Data for the task:
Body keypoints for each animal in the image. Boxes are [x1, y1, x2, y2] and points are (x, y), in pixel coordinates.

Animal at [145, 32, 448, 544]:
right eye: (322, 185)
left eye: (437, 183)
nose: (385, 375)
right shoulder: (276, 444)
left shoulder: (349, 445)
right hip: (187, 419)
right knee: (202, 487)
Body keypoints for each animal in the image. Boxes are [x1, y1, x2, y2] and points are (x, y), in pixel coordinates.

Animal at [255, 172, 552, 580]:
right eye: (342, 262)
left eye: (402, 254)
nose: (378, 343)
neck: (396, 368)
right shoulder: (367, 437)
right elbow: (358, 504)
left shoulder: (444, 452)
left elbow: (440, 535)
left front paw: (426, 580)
==
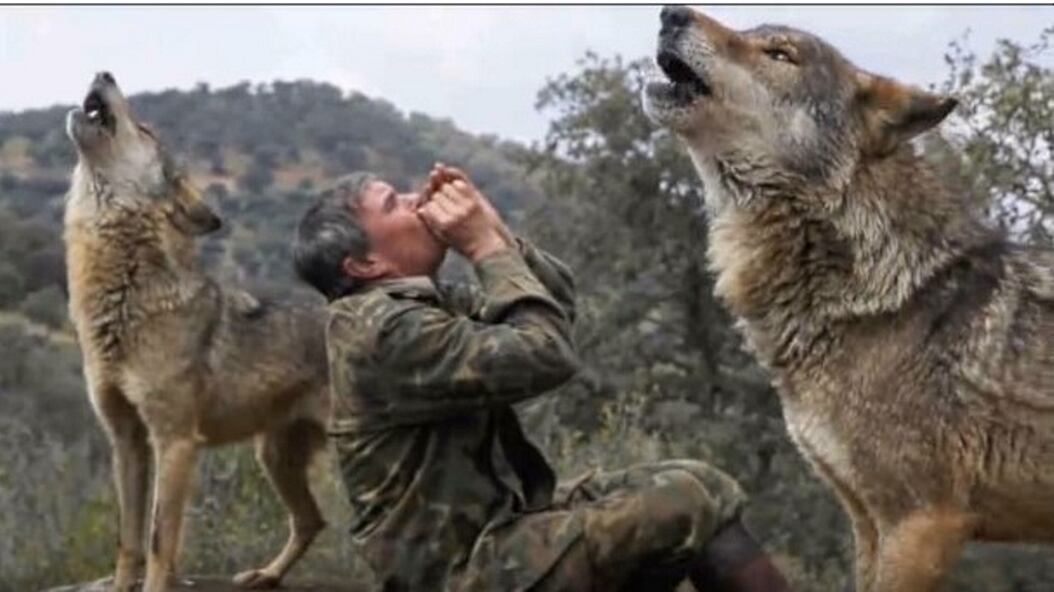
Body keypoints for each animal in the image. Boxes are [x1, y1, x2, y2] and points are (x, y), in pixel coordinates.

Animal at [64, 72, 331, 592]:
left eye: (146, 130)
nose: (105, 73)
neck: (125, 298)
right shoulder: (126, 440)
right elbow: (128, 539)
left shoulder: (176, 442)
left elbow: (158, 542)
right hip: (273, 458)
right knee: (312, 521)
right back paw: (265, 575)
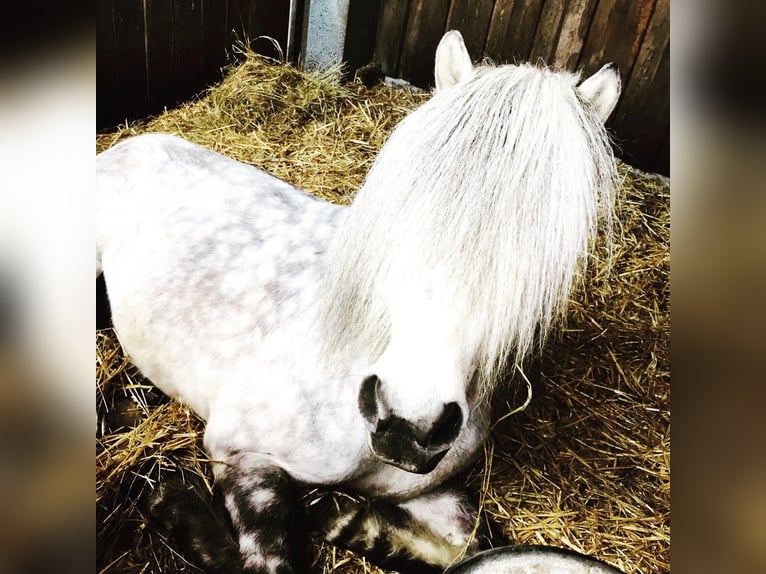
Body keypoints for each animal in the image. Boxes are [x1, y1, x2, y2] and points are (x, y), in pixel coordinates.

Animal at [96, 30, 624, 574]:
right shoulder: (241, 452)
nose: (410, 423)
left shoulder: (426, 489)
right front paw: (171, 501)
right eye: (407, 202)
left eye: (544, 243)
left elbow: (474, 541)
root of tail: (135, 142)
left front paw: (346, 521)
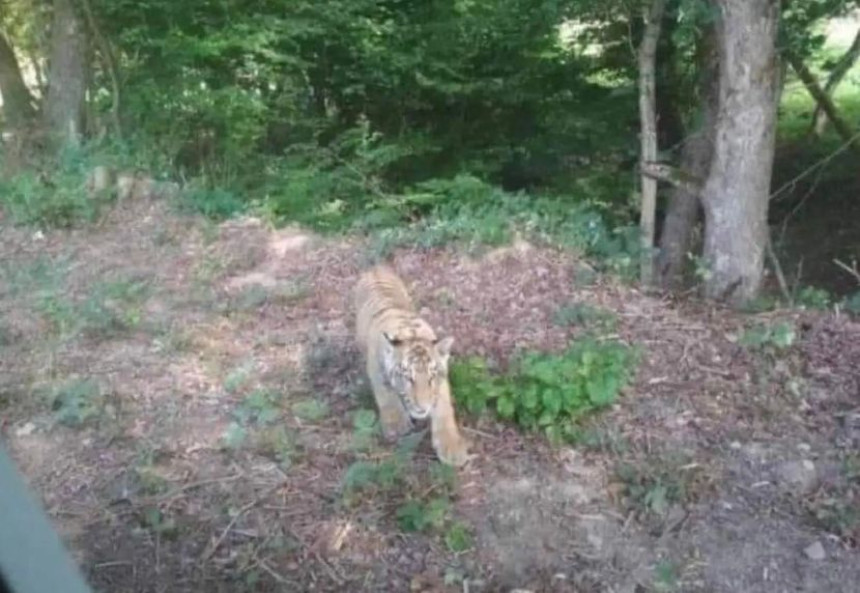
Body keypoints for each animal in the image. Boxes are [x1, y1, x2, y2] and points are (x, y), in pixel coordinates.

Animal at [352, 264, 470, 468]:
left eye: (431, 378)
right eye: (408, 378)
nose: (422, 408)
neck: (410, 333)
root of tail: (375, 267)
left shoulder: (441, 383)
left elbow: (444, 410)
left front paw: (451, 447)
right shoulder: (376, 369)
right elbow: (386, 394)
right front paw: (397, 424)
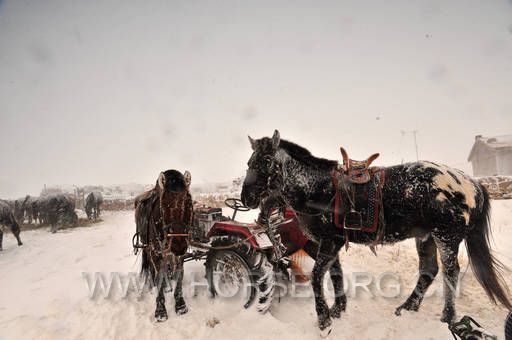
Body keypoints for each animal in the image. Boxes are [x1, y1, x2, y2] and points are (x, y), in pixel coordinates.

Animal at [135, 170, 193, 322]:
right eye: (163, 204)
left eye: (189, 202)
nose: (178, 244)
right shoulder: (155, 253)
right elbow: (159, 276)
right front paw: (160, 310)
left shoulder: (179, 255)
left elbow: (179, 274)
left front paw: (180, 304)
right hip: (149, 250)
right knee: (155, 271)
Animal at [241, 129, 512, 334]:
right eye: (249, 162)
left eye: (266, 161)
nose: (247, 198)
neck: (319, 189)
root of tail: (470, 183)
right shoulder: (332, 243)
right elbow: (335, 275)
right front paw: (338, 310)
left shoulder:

Exercise: Each line in the records that carries "tail" must be copied out.

Response to this task:
root of tail: (135, 142)
root of tail: (375, 267)
root of tail: (470, 183)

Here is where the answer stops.